Is this really the right question to begin with?
When people ask me this question, I ask them another question instead:
“Do you really know what a soft or a light horse feels like”?
Now this question really gets people thinking!!
You see in order to understand the answer to this important question you must first know, that you know, what a soft, light horse feels like 🙂
Otherwise you will think you have a soft, light horse but the reality may be quite different. To illustrate this point with my students I have them do something on the ground with their horse that they think will feel soft and light i.e. back up, laterally flex etc, and then I give them my horse to do the same exercise with.
The student is genuinely surprised at the difference in the horses. Students describe my horse as ‘light as air, with no weight in the rope’. Often times they go on to add, ” I didn’t know a horse could feel like that!”.
Feeling a soft, light horse is feeling no resistance, it is like feeling the wind blow in your hair.
Your hair simply allows the wind to lift and move your hair effortlessly in the wind direction and with the same amount of energy in which the wind blows.

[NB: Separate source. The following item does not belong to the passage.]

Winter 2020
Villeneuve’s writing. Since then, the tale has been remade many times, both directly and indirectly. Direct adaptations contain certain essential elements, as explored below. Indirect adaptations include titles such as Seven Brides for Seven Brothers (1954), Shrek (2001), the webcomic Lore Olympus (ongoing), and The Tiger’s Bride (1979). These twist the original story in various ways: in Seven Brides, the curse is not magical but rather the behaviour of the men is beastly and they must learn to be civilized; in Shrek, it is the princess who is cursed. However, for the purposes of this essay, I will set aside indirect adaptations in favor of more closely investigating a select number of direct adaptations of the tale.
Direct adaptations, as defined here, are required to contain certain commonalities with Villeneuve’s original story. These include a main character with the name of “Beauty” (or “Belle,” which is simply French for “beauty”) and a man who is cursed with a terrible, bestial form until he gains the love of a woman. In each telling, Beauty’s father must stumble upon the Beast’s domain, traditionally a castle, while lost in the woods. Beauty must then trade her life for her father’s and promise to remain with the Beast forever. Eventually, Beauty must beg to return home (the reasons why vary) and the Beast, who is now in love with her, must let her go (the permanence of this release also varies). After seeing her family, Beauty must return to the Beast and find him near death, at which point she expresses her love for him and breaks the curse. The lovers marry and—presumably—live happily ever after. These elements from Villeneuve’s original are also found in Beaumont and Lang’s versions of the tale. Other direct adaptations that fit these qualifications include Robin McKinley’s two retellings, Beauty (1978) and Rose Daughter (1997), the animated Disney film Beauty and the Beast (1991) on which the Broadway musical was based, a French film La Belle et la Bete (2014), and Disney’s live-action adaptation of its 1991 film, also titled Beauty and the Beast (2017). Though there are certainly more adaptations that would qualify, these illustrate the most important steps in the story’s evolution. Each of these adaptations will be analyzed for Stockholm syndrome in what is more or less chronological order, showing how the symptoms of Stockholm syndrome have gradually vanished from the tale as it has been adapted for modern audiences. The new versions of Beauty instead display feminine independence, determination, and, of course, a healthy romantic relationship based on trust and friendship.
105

This is the feeling we are aiming for with horses.
So how do we get this happening with horses?
The first thing to accomplish is SOFTNESS with yourself and your horse.
Softness is a physical expression of an internal state – calm, yielding, relaxed, open minded, trusting, balanced, confident, respectful.
Refer to the 5 pillars of Connection blog post for a more detailed understanding of the ‘state of being’ necessary to help you create softness.
When you have developed these mental and emotional attributes in YOU, then and only then will this translate into the right feel you send to your horse that will encourage your horse to mentally and emotionally respond to your feel with softness. (This is a whole in depth subject I love teaching horse riders!)
Lightness is a physical expression of softness. I believe you cannot have one without the other.
A horse cannot be light into your hand or leg, if you and your horse are not soft. Which means that you must embodying all those attributes listed above, firstly in yourself, and then develop them in your horse to successfully achieve lightness.
Unfortunately only one of those attributes has to be a bit off in you for things to fall apart with your horse!
For example: Your horse stiffens slightly to your request, which affects his balance and in turn makes it impossible to move with lightness. After experiencing this, you can then reflect whether you were a bit off somewhere in your mind or body which caused the result, or maybe it was your timing…
So the other VITAL thing that must be incorporated is the TIMING of your request in order to maintain lightness and softness.
Using the previous example: You are asking your horse to transition from walk to trot, your horse stiffens slightly to your request, and moves into the trot on the forehand, leaning on the reins in an unbalanced fashion.
From this response we can understand that our timing and or our feel was incorrect. In order for the transition to have been soft and light, the horse would have required us to feel the right moment to ask for trot, where we were in the right balanced position in the saddle, our body quietly relaxed but controlled, where the horse felt exactly balanced on all 4 feet and mentally and emotionally ready to respond, the transition would have been effortlessly fluid and balanced with just the right amount of energy. This is what I call the sweet spot.
Yes, it is a never ending quest to create that sweet spot, where horse and rider meet as one!
For me, this is where most of the delight and never ending adventure in training a horse comes from…
…The journey to hold the sweet spot of softness and lightness together.